Top of Given text
PDA

View Full Version : How to make interleave row rendering?



pango
11-19-2006, 08:39 PM
My program need a interleave row rendering function,it means program only need to render row 0,2,4,...,or row 1,3,5,...,The method used in my program is rendering the whole frame,copy data to a texture,then set the texture's sample filter as GL_NEAREST,and draw it all in a half height rectangle.But the method is slow because it need rendering whole frame,is there anyway can do interleave row renderig,and the performance is better than whole frame rendering?

Korval
11-19-2006, 11:17 PM
Why not just squash the rendering to half-height, rather than redrawing it as a texture?

k_szczech
11-20-2006, 01:33 AM
If you need to display rows 0,2,4 in one frame and then rows 1,3,5 in next frame using the same texture, then what you do is correct.
You could possibly gain some speed by rendering directly to texture (using FBO).

If you need to display different images every frame, then you could do what Korval suggests. Just add offset to GL_PROJECTON matrix to switch between even/odd rows before you render a frame.

pango
11-20-2006, 05:52 PM
Originally posted by Korval:
Why not just squash the rendering to half-height, rather than redrawing it as a texture? Because I need a whole frame image,but the odd row and even row transformed by different projection,so I need interleaved rendering

pango
11-20-2006, 06:07 PM
I do a "depth test" test in my program,before every rendering,I clear depth buffer with 2x2 image,the first row of the image is black,and second is white,so the every pixel that depth value below 0.5 is cancelled in rendering.But I found the performance gained is very small,it only speed up little in a complex scene,and has no help to a simple scene.Why?

gybe
11-20-2006, 06:55 PM
An interleave rendering method was describe in ShaderX 4: 2.1 Interlaced Rendering by Oles V. Shishkovtsov. Maybe it can help you.

pango
11-21-2006, 05:02 PM
Originally posted by gybe:
An interleave rendering method was describe in ShaderX 4: 2.1 Interlaced Rendering by Oles V. Shishkovtsov. Maybe it can help you. Thanks your reply,but I haven't the book in hand,can you tell what described in that book?

Humus
11-21-2006, 07:33 PM
I would suggest you use the stencil buffer. Do a first pass setting stencil to 1 in every other row. Then you can just render twice with the stencil test testing for 0, and 1 in the second pass.
Bottom of Given text
Exercises to complete:
**1)** In the thread on interleaved row rendering, which buffer does Humus suggest using?
**2)** Copy word for word the part of the thread on interleaved row rendering that opens with the words containing "If you need to display different" and closes with "render a frame.".
**3)** Extend the thread on interleaved row rendering, picking up after its last post.
You will not need the listing that comes after the thread on interleaved row rendering.
Top of Data provided
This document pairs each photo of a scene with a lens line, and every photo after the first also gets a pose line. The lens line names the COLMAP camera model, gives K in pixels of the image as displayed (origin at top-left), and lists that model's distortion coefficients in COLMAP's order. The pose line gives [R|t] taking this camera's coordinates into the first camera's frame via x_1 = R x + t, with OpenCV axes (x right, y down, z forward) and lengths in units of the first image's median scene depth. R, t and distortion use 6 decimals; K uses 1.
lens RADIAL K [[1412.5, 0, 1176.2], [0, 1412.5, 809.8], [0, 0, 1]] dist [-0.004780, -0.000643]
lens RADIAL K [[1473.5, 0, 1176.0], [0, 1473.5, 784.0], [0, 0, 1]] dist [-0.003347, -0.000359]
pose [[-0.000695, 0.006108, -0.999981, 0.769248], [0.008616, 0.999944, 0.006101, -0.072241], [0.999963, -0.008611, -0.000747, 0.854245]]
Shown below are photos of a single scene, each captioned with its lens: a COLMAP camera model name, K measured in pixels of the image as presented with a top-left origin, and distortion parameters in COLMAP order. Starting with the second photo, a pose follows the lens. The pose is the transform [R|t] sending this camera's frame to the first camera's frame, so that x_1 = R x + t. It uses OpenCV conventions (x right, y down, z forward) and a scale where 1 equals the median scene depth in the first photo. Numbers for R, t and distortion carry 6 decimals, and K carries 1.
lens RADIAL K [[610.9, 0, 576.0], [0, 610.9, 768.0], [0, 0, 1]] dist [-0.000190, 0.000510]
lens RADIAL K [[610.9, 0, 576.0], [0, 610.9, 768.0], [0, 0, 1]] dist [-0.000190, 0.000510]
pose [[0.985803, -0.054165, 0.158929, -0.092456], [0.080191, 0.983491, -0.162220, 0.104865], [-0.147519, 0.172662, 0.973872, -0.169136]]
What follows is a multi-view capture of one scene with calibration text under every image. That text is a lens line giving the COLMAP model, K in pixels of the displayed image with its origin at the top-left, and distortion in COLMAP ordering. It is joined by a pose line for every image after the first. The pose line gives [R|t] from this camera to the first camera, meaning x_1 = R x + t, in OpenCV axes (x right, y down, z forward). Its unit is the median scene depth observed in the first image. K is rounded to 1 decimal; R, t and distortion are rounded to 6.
Bottom of Data provided
Outputs in order:
**1)** The stencil buffer.

**2)**
If you need to display different images every frame, then you could do what Korval suggests. Just add offset to GL_PROJECTON matrix to switch between even/odd rows before you render a frame.

**3)**
If you don't need stencil for anything else, the stencil fill pass can be done once at initialization.

Komat
11-21-2006, 10:35 PM
Originally posted by pango:

Originally posted by Korval:
Why not just squash the rendering to half-height, rather than redrawing it as a texture? Because I need a whole frame image,but the odd row and even row transformed by different projection,so I need interleaved rendering You can probably tweak the projection matrix to shift the rendered result so the correct lines are rendered.

pango
11-22-2006, 12:55 AM
Originally posted by Humus:
I would suggest you use the stencil buffer. Do a first pass setting stencil to 1 in every other row. Then you can just render twice with the stencil test testing for 0, and 1 in the second pass.

If you don't need stencil for anything else, the stencil fill pass can be done once at initialization. Thanks your reply,but are you sure the speed of "stencil test" is faster than "depth test"?

pango
11-22-2006, 01:03 AM
Originally posted by Komat:

Originally posted by pango:

Originally posted by Korval:
Why not just squash the rendering to half-height, rather than redrawing it as a texture? Because I need a whole frame image,but the odd row and even row transformed by different projection,so I need interleaved rendering You can probably tweak the projection matrix to shift the rendered result so the correct lines are rendered. Thanks your reply,but what's the meaning of "tweak the projection matrix",do you mean I can write a vertex shader,and do tweak in it?

k_szczech
11-22-2006, 04:14 AM
Tweaking the projection matrix is just adding the offset I mentioned before:

are you sure the speed of "stencil test" is faster than "depth test"That depends if your application needs to use depth test for other purposes. If not, then use depth test - fill depth buffer (once) with proper values and use depth test (which is fast) - do not clear depth buffer every frame - just initialize it and leave it this way using glDepthMask(GL_FALSE).
If you use depth testing to render 3D geometry (and I guess you do), then stencil could prove faster since you will not have to fill depth buffer with that 2-pixel image every frame. Fill the stencil buffer once and re-use it when rendering, just as Humus suggested.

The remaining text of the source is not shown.